WHAT IS NEEDED: When the line containing "left knee: (448, 1219)" appears in the listing below, set it down along with each later line through the end, exactly as written, and nothing before it.

[DATA TO EXAMINE Boundary: Start]

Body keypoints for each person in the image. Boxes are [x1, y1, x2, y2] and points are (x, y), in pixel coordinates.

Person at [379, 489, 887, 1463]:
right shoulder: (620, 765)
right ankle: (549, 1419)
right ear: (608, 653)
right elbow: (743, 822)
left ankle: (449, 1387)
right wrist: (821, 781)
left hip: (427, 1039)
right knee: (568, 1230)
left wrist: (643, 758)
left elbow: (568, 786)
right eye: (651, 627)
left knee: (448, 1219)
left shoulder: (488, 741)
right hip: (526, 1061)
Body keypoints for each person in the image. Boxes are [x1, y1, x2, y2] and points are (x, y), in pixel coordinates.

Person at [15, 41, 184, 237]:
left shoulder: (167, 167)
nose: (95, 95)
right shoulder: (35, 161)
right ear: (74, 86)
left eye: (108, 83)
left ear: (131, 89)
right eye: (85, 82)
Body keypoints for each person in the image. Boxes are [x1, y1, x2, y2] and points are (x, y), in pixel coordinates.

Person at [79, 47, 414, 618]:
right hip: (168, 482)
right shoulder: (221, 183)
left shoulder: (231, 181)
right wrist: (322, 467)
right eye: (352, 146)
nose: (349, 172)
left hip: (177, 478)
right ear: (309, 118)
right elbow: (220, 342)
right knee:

[DATA TO EXAMINE Boundary: End]

WRITTEN SOLUTION:
left knee: (448, 1219)
left shoulder: (488, 741)
right hip: (526, 1061)
Body keypoints for each person in the image. Boxes are [x1, y1, x2, y2] and points are (x, y), in pixel coordinates.

Person at [15, 41, 184, 237]:
left shoulder: (167, 167)
nose: (95, 95)
right shoulder: (35, 161)
right ear: (74, 86)
left eye: (108, 83)
left ear: (131, 89)
right eye: (85, 82)
Body keypoints for each person in the image. Boxes are [x1, y1, x2, y2] and points are (x, y), in pixel coordinates.

Person at [79, 47, 414, 618]:
right hip: (168, 482)
right shoulder: (221, 183)
left shoulder: (231, 181)
right wrist: (322, 467)
right eye: (352, 146)
nose: (349, 172)
left hip: (177, 478)
right ear: (309, 118)
right elbow: (220, 342)
right knee:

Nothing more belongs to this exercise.